During the Second World War, due to the needs of the military industry, adhesives also underwent corresponding changes and development, especially in the application of adhesives to aircraft structural components, resulting in the emergence of the new name "structural adhesive". "Phenolic polyvinyl acetal resin mixed structural adhesive, brand name" Redux ", invented by Aero Company in the UK in 1941, was used for the bonding of main wings of fighter jets in July 1944 and achieved success.". Later, it was used in the manufacture of another aircraft called "comet", but soon the aircraft unfortunately crashed, causing a great disturbance. However, in tracing the cause of the accident, it was found that the cause of aircraft damage was fatigue and fracture of the metal, while the adhesive portion was still intact. Therefore, the credibility of adhesives has greatly increased, and their application in structural components has become more widespread.
Epoxy resin adhesives began to appear in the 1950s. Compared with other adhesives, they have the characteristics of high strength, multiple types, and strong adaptability, becoming the main structural adhesive. In recent decades, they have been widely used in the fields of household appliances, automobiles, water conservancy, transportation, electronics, and aerospace industry. Rubber based adhesives are also widely used in the shoe and automobile manufacturing industries. Before World War II, solvent based natural rubber accounted for the majority. Since the advent of neoprene adhesives in 1932, synthetic rubber adhesives have gradually taken the mainstream, and their combination with epoxy or other resins has greatly expanded the scope of application. In the wood making, paper processing, and packaging industries, polyvinyl acetate latex occupies a leading position. It is an excellent water-soluble adhesive. In most departments, it can replace traditional natural adhesives such as casein and bone glue. In 1943, Germany developed a polyurethane resin based on the high reactivity of isocyanates. More than a decade later, its adhesives emerged and were used in industries such as footwear, textiles, and packaging.
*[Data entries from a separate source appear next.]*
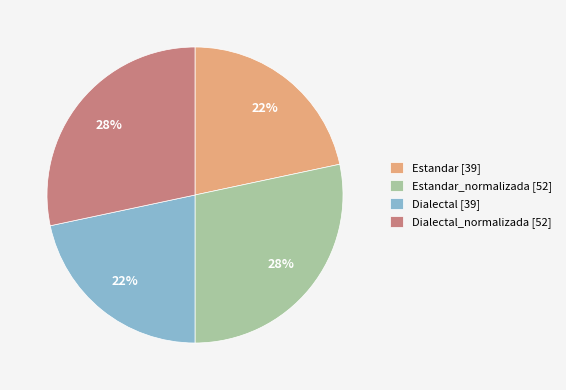

Which has a higher value, Estandar_normalizada [52] or Estandar [39]?

Estandar_normalizada [52]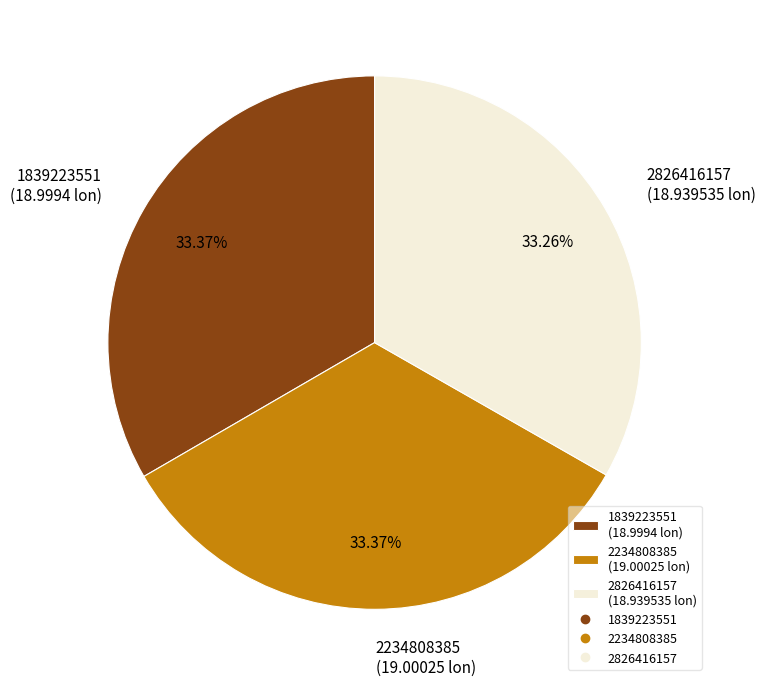

Is there a majority slice in this chart?

No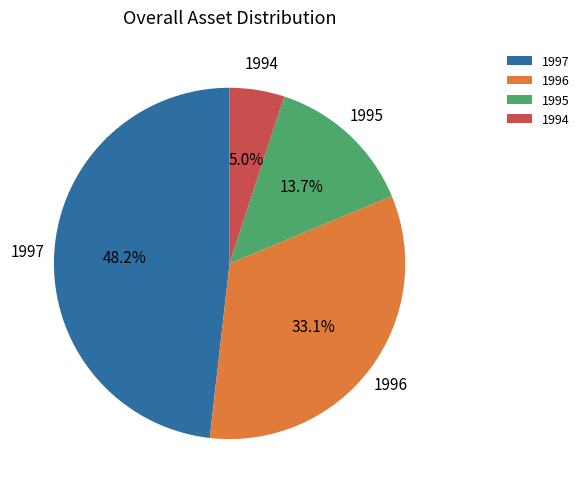

What is the smallest slice in the pie chart?

1994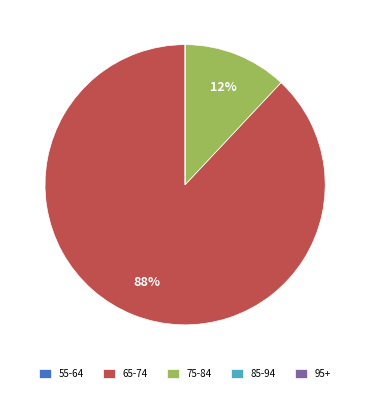

Is it true that 65-74 is 80% of the pie?

False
These adhesives have the characteristics of high strength and good elasticity.
In 1957, the cyanoacrylate adhesive invented by Eastman Company of the United States ushered in a new era of instant bonding. Under normal conditions without solvents at room temperature, strong binding can occur within seconds to tens of seconds. In addition, there are anaerobic adhesives that isolate air and cause adhesion. In the 1960s, hot melt adhesives began to appear. Recently, reactive and radiation curable hot melt adhesives appeared. In the 1970s, there was a second generation of acrylate adhesives, followed by a third generation of acrylate adhesives. After the 1980s, the research on adhesives mainly focused on modifying the original varieties, improving their performance, improving their operability, developing suitable coating equipment, and developing non-destructive testing technology.